My husband is now a raging metrosexual and it's all my fault.
When we met back in 2006 he used Axe underarm deodorant, the American equivalent of Lynx-(under International Law chav body sprays require single syllable names with an 'x' in them). He wore nylon sportswear, some days head to toe, until I pointed out this wasn't the most suitable fabric for someone of such manly build living in the heat of L.A. So I got him some linen shirts. He had never used moisturiser, or eye cream, so I got him some of those too. I was just in time, there were fine lines appearing.
Three years later and he's dropped 40 pounds, insists on using the entire Kiehls Facial Fuel range and won't step out without 'product' in his hair. He has rejected all but natural fabrics and he even plans his wardrobes ahead of time.

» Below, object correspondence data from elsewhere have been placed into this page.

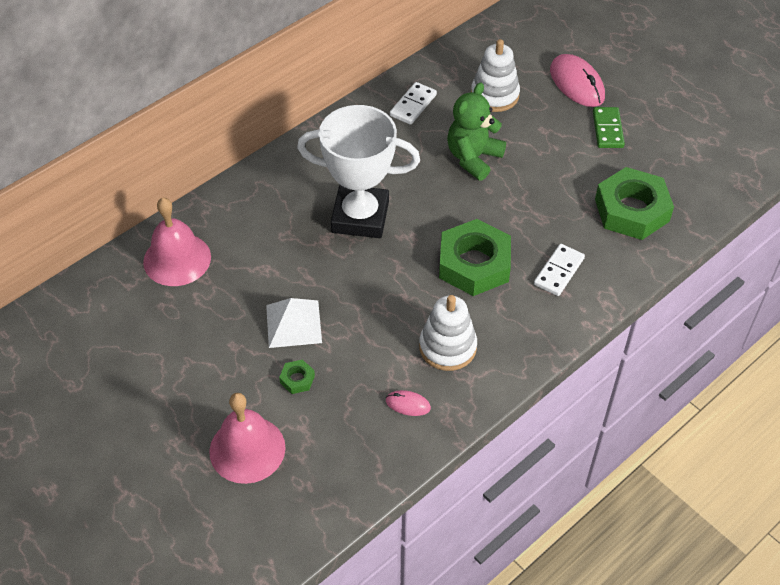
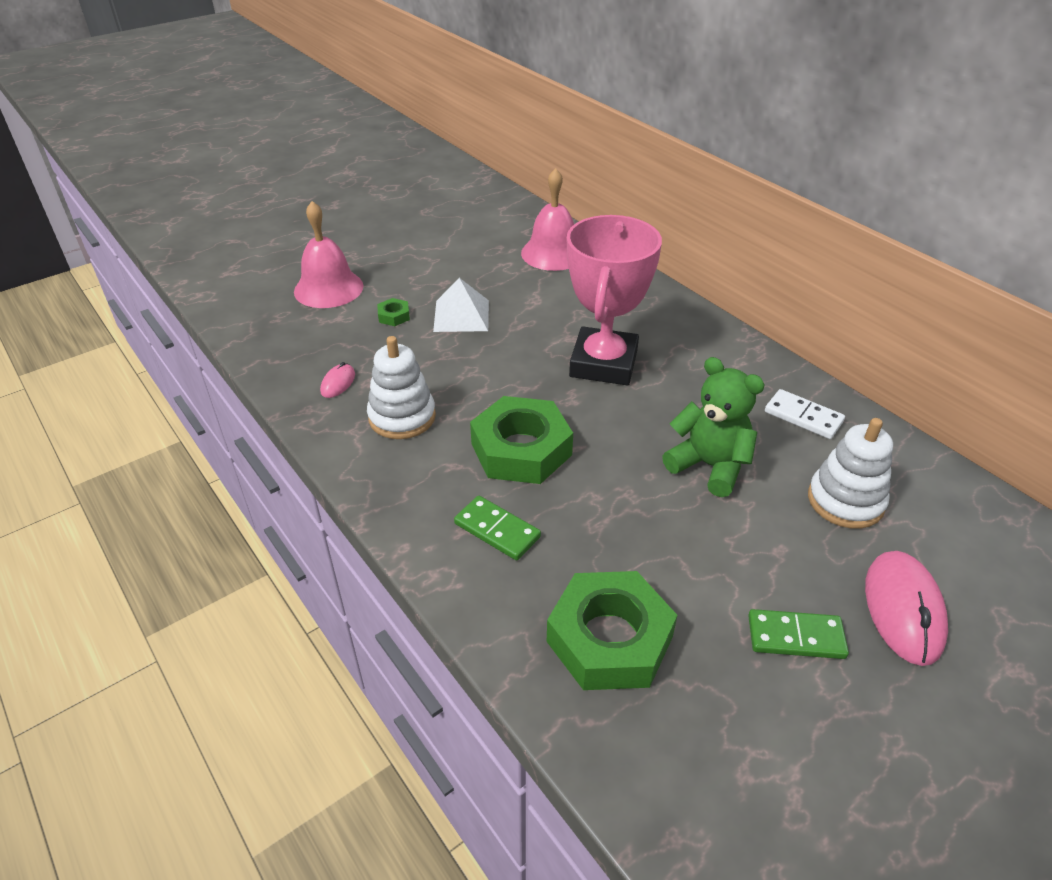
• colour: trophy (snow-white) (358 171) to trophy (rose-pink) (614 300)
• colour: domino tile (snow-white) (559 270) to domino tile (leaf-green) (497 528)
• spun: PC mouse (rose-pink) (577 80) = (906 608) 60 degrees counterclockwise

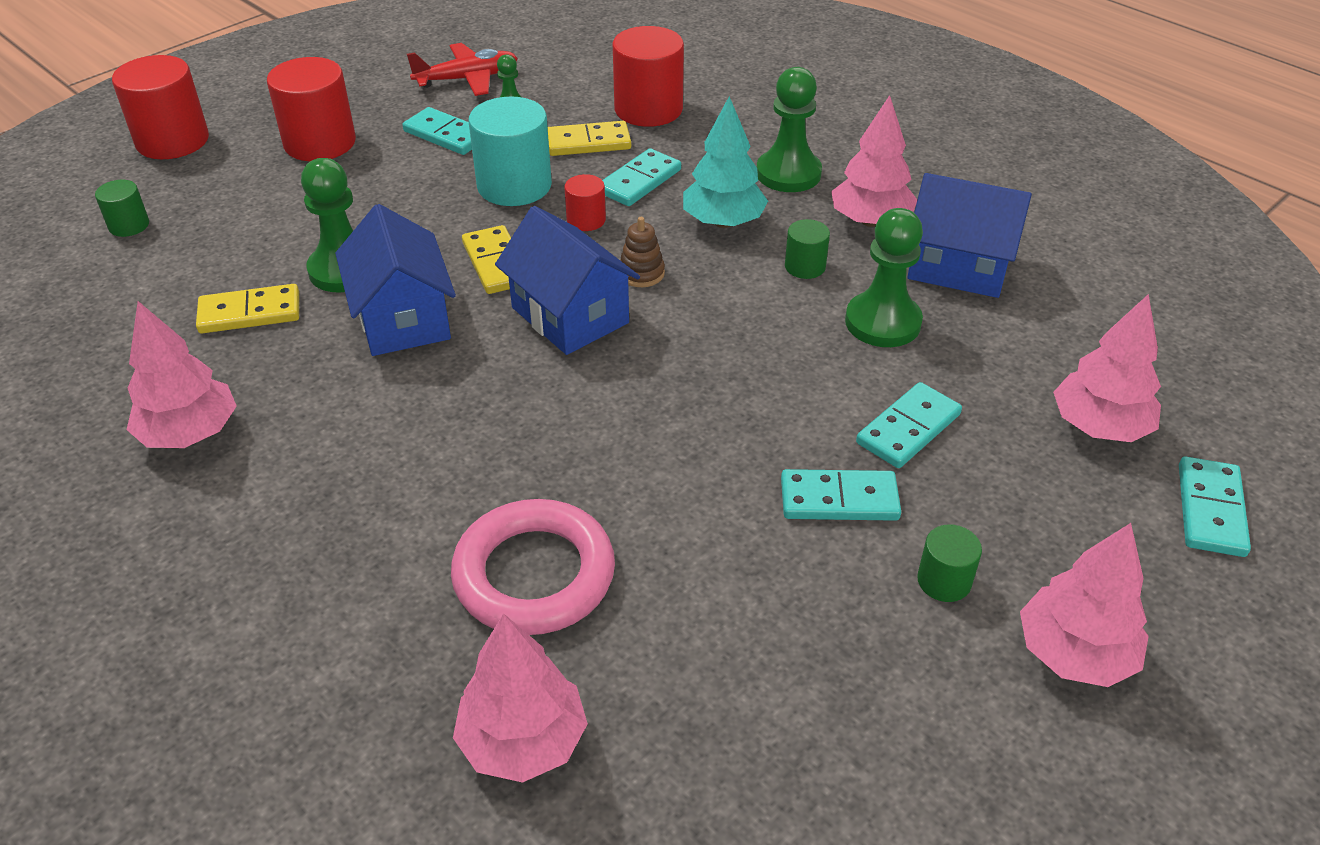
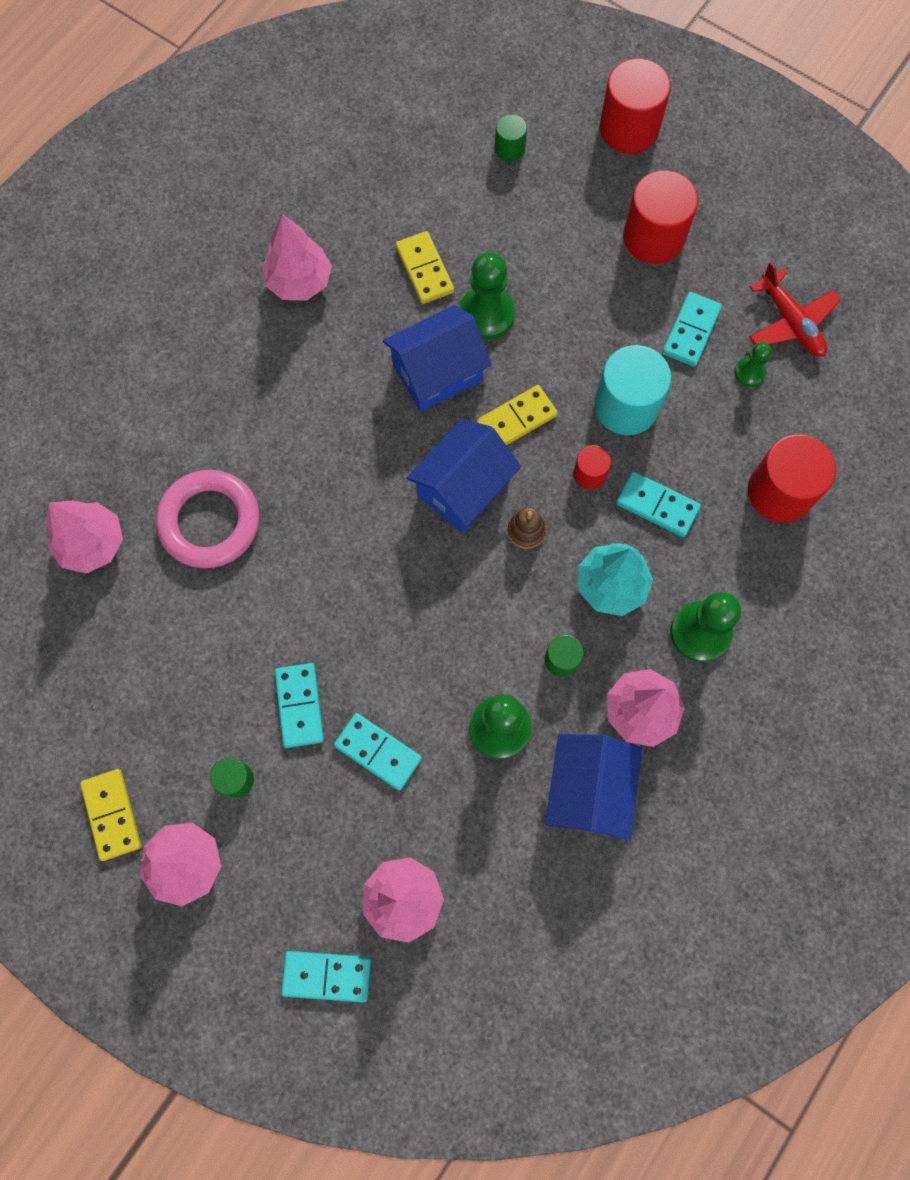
• relocated: domino tile (golden) (589 138) to (110 815)

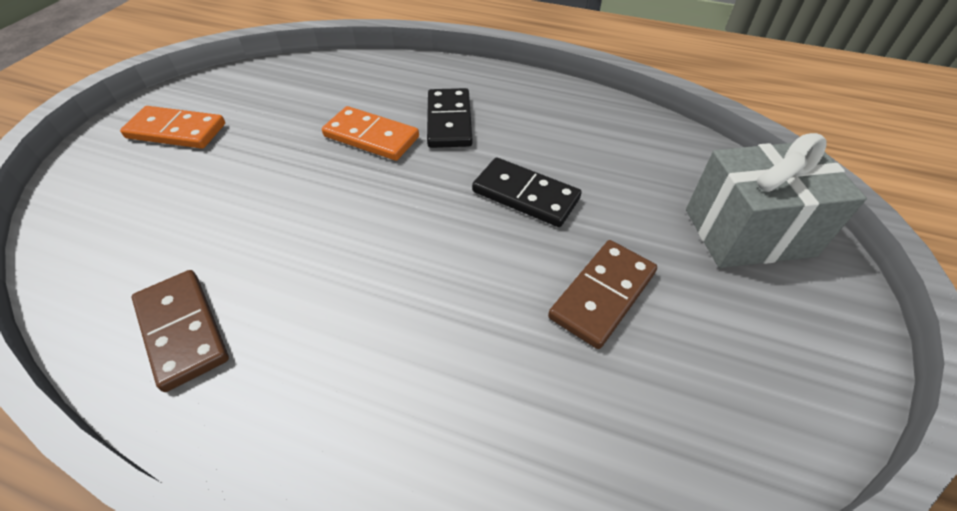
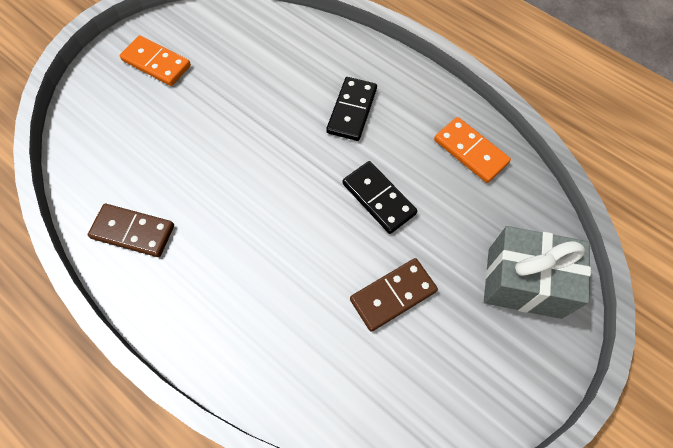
• relocated: domino tile (orange-coloured) (370 133) to (472 150)
• spun: domino tile (brown) (180 331) = (131 230) 60 degrees counterclockwise

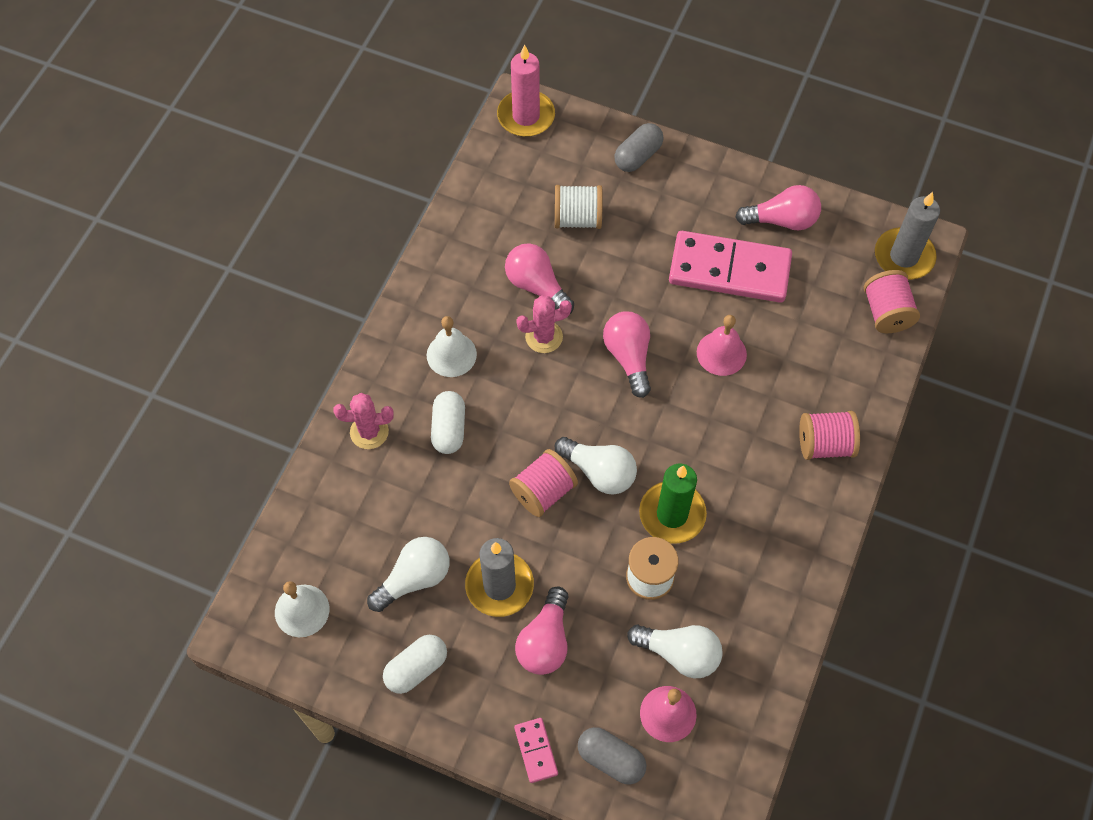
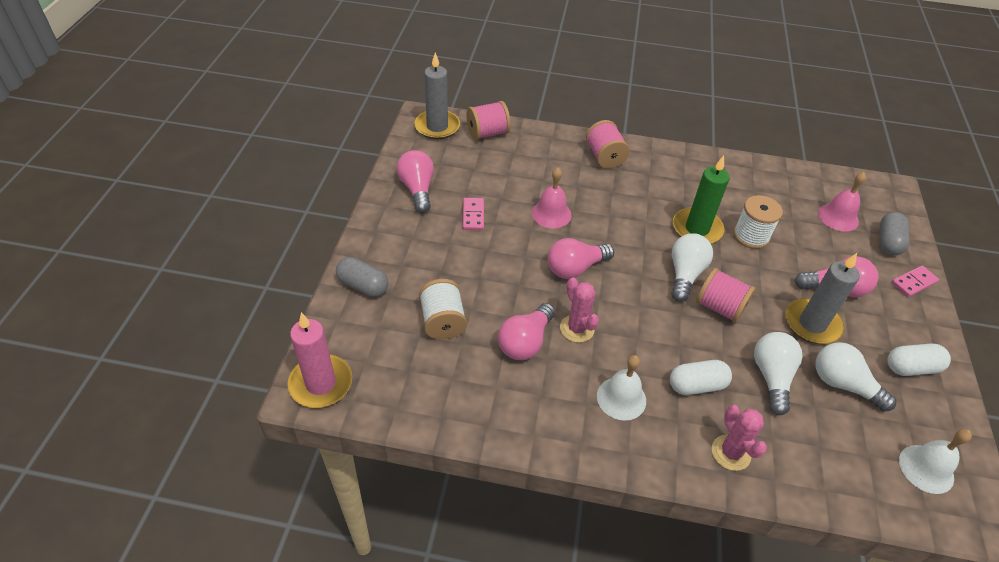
• relocated: light bulb (snow-white) (675 651) to (778 373)
• spun: capsule (snow-white) (415 664) = (919 359) 45 degrees counterclockwise
• size: domino tile (rose-pink) (730 267) = (473 214) x0.43

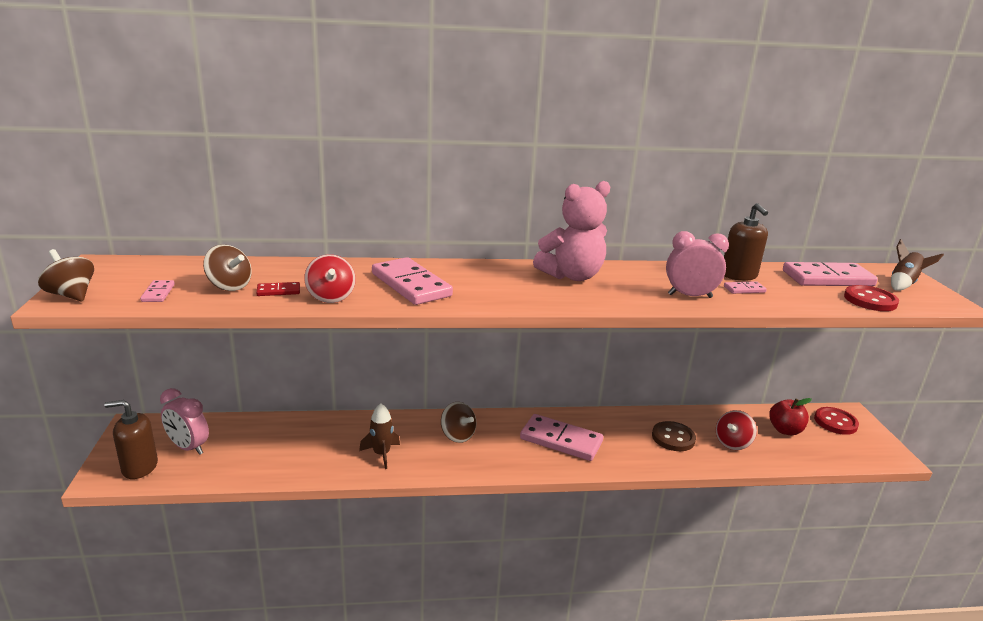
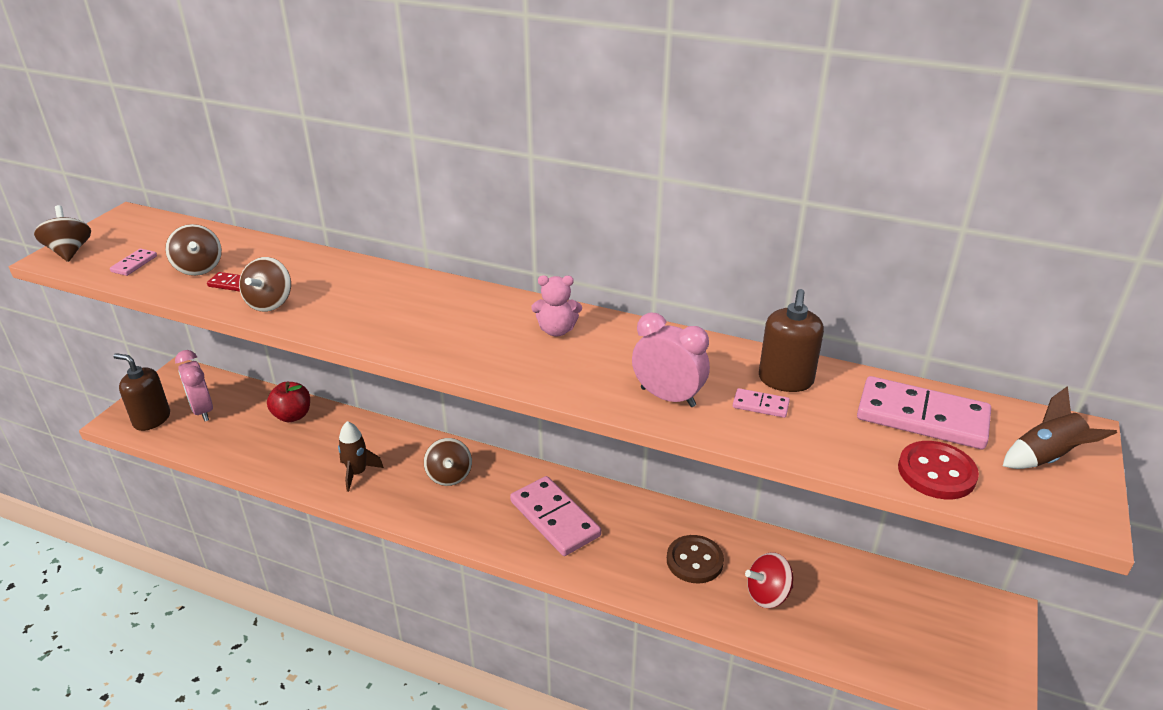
• missing: domino tile (rose-pink) (412 281)
• missing: shirt button (crimson) (836 421)
• relocated: toy apple (crimson) (790 416) to (288 402)
• colour: toy top (crimson) (330 278) to toy top (brown) (265 284)
• size: teddy (rose-pink) (571 231) = (556 306) x0.54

"What are these?" I enquire picking up a pink trainer from a pile of new purchases.
"They're my new spring sneakers honnneeee"
"You don't need trainers."
"No, I do, cos they are spring sneakers."
"What is wrong with your winter ones, or the summer ones you have in storage?"
"I needed some in lighter colours to take me into Spring!"
Need. The man says 'need'. The fashion obsessive's classic get out of jail card. I didn't want it. I needed it. The pupil learns fast. And the talk of seasons, not just summer and winter, but Spring and Autumn too. This is how far down the rabbit hole we've gone.
Living in the West Village has likely aided his transformation from hairy Alpha male to groomed gay. Saturdays on Greenwich Avenue are like an Armani catwalk. If I owned any, I could polish my silverware in the glow from the local men's skin.
When I complain that he has taken things too far he says "You made me honneee." like he's some kind of reverse Frankenstein creation who has manlicures.
I guess none of this matters, as long as he doesn't start looking better than me?
But then the passport photos happen:
I am in a scruffy camera shop on W14th street staring open mouthed at the third attempt at my portrait. That cannot be me. The camera must be on a setting that makes everyone look like a 250 pound moustached convict who's just had a stroke.
The American looks good. Like, really good. Great even. If I was to be mean, I'd say at worst he looked like an applicant for the new series of Jersey Shore, but I would still say he was chanelling Mike 'The Situation' which is the one all the girls all fancy. At best though, and to give him dues, he looks...really good looking... kind of... smoldering even... like an actor.
"Honnneee, look at me! Look how good I look!"
''Fuck off" I snap at him
"Seriously, I'm hot."
"Let me see yours honneee?"
There is hysterical laughter as he snaps it away from me "You don't look that bad."
"I look like a 250 pound escaped mental patient."
"Aww, well I love you baby."
"Piss off. How the fuck do you look that good in yours?"
"I did a look."
"What kind of look? Like Blue Steel or something?" I mock.
"Smirking drugs bust actually." he says, without a trace of irony.
"I can show you how to do it if you like?"
Stop. Right. There. Show me? SHOW ME? I invented the pout. The pose is mine. I was an amateur teen model for god's sake! In Cardiff! If I had been able to lay off the cakes I could have gone far. Me and Campbell and Crawford would have been besties.
I pay the bemused photo man $18 for photos that will never be used and stomp off in search of a British style photo booth that let's you do multiple attempts for a fiver.
Show me how to look good?
When the pupil thinks they can teach the master things have gone too far.